FRAGMENTO.

· · · · · · ·

La medicina es una profesión que se ha abierto camino en la historia de la humanidad gracias a la aparición de enfermedades. Si no hubiera males que curar no existirían los médicos. La historia de la medicina ha avanzado entre grandes aciertos y errores garrafales. Los éxitos se han obtenido, en variadas ocasiones, con una buena dosis de salvajería. Imaginemos una cirugía antes de 1842, año en que se inventó la anestesia. Los cirujanos van a amputar una pierna. Deben trabajar a toda velocidad con sus filosos cuchillos e instrumentos rudimentarios para que no se desangre el paciente. Mientras tanto, algunos sujetan con fuerza al enfermo que se retuerce entre alaridos de dolor. Por cierto, santa María Goretti tuvo que soportar una cirugía de vientre abierto y sin anestesia, antes de su último suspiro.

Durante la Edad Media y el Renacimiento, a las personas con fracturas en el cráneo en los campos de batalla se les practicaban unos procedimientos llamados trepanaciones. Estas las hacían los médicos taladrando la corteza craneal del herido, sin anestesia, para extraer hueso. Al paciente se le daban algunos soporíferos para adormilarlo, como el alcohol o el opio, incluso cannabis. La muerte era frecuente por las infecciones y las hemorragias, y se dice que una operación recurrente para detener el sangrado era colocar en la herida un hierro cauterizador al rojo vivo. Pocos sobrevivieron para contarlo.

· · · · · · ·

(Entradas de un conjunto de datos)
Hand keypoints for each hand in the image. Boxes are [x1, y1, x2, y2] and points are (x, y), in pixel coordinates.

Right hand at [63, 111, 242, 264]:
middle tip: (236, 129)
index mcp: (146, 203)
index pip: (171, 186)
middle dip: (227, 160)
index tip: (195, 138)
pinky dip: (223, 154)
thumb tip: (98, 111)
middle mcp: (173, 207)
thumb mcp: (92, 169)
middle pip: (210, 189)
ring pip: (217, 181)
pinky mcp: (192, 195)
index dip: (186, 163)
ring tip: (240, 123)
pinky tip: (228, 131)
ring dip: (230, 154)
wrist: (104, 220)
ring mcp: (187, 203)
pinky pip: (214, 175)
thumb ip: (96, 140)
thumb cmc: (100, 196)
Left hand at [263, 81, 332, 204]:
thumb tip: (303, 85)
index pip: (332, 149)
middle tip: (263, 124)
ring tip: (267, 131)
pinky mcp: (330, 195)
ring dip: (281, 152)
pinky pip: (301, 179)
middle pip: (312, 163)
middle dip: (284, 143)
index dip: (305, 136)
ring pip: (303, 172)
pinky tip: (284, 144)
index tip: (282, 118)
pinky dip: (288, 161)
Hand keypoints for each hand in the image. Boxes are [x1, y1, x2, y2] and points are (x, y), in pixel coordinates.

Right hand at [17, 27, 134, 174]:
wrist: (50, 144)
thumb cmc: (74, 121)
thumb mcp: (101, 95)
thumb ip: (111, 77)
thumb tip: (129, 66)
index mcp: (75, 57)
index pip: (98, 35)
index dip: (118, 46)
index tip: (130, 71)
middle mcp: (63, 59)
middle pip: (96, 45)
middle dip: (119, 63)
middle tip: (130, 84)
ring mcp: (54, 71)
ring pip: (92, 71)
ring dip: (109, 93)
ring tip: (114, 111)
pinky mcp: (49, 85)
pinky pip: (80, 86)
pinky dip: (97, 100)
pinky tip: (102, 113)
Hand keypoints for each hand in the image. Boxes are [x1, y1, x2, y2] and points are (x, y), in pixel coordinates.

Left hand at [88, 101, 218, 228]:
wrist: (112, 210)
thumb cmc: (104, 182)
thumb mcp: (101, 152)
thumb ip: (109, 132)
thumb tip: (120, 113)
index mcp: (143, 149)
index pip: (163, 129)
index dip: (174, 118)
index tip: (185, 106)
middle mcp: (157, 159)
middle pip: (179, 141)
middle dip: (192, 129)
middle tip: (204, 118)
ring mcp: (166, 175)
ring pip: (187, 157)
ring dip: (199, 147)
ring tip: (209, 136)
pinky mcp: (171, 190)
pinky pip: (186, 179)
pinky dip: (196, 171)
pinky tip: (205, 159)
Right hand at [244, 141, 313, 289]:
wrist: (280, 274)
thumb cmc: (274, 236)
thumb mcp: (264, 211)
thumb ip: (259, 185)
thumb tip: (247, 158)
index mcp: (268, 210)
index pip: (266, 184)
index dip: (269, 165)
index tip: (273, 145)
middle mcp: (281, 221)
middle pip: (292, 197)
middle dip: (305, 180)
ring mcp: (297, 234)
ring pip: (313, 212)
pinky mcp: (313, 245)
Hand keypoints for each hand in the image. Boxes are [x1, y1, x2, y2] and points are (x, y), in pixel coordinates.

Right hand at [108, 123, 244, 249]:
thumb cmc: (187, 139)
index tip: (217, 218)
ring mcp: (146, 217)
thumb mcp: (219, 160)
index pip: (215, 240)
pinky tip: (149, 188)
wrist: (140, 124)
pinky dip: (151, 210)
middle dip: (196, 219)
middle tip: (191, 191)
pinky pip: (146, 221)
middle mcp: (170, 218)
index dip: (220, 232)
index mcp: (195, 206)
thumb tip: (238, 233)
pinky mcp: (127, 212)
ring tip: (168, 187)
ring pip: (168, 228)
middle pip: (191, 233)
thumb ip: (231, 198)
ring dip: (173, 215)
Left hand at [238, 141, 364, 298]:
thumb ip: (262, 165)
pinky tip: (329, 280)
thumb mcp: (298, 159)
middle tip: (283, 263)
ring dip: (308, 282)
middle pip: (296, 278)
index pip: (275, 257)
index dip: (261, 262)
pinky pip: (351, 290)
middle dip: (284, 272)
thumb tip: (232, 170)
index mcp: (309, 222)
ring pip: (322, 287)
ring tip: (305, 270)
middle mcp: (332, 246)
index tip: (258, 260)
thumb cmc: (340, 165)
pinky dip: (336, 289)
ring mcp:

· · · · · · ·

QUÉ HACER.
Según el fragmento sobre la historia de la medicina, ¿en qué año se inventó la anestesia? Las entradas no hacen falta para responder.

RESPUESTA ESCRITA.
En 1842.